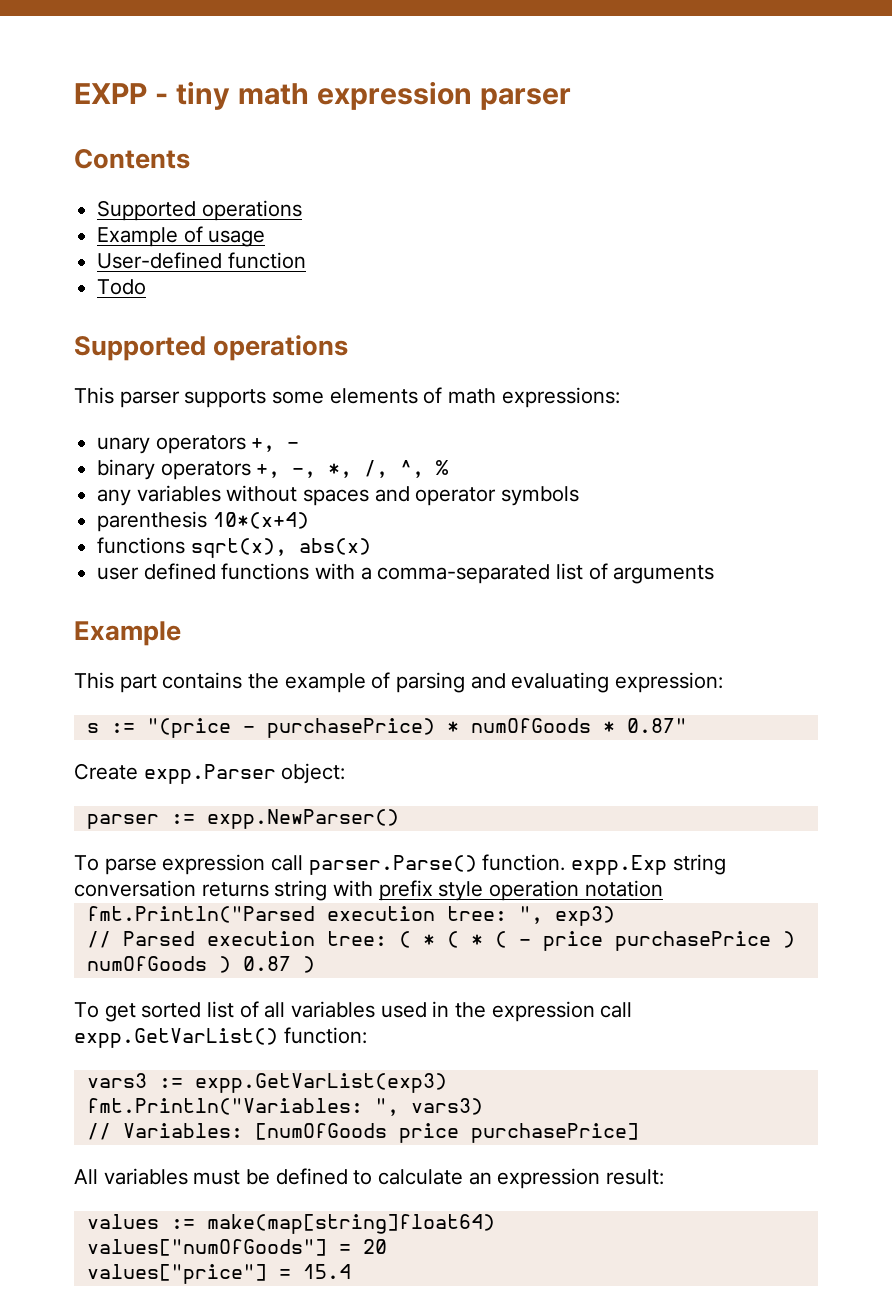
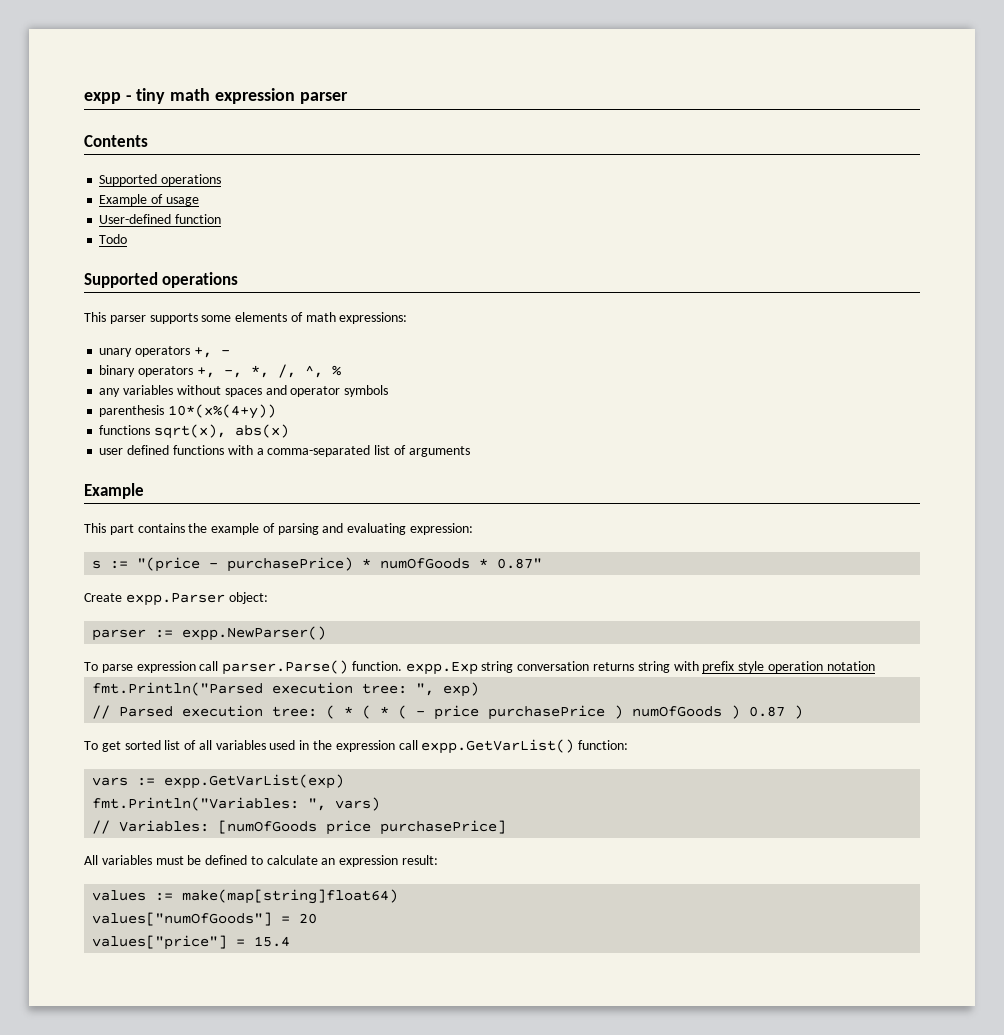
[74,83,147,104] EXPP -> [84,92,121,104] expp
[212,512,309,529] 10*(x+4) -> [168,404,277,419] 10*(x%(4+y))
[554,906,615,926] exp3) -> [443,682,480,697] exp)
[86,1073,447,1093] vars3 := expp.GetVarList(exp3) -> [92,774,345,789] vars := expp.GetVarList(exp)
[410,1098,483,1115] vars3) -> [335,797,381,811] vars)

ASSIGNED TASK -
Images are to be omitted; everything else in the records is to be transcribed exactly.

ANSWER TO THIS TASK -
[74,83,147,104] EXPP -> [84,92,121,104] expp
[212,512,309,529] 10*(x+4) -> [168,404,277,419] 10*(x%(4+y))
[554,906,615,926] exp3) -> [443,682,480,697] exp)
[86,1073,447,1093] vars3 := expp.GetVarList(exp3) -> [92,774,345,789] vars := expp.GetVarList(exp)
[410,1098,483,1115] vars3) -> [335,797,381,811] vars)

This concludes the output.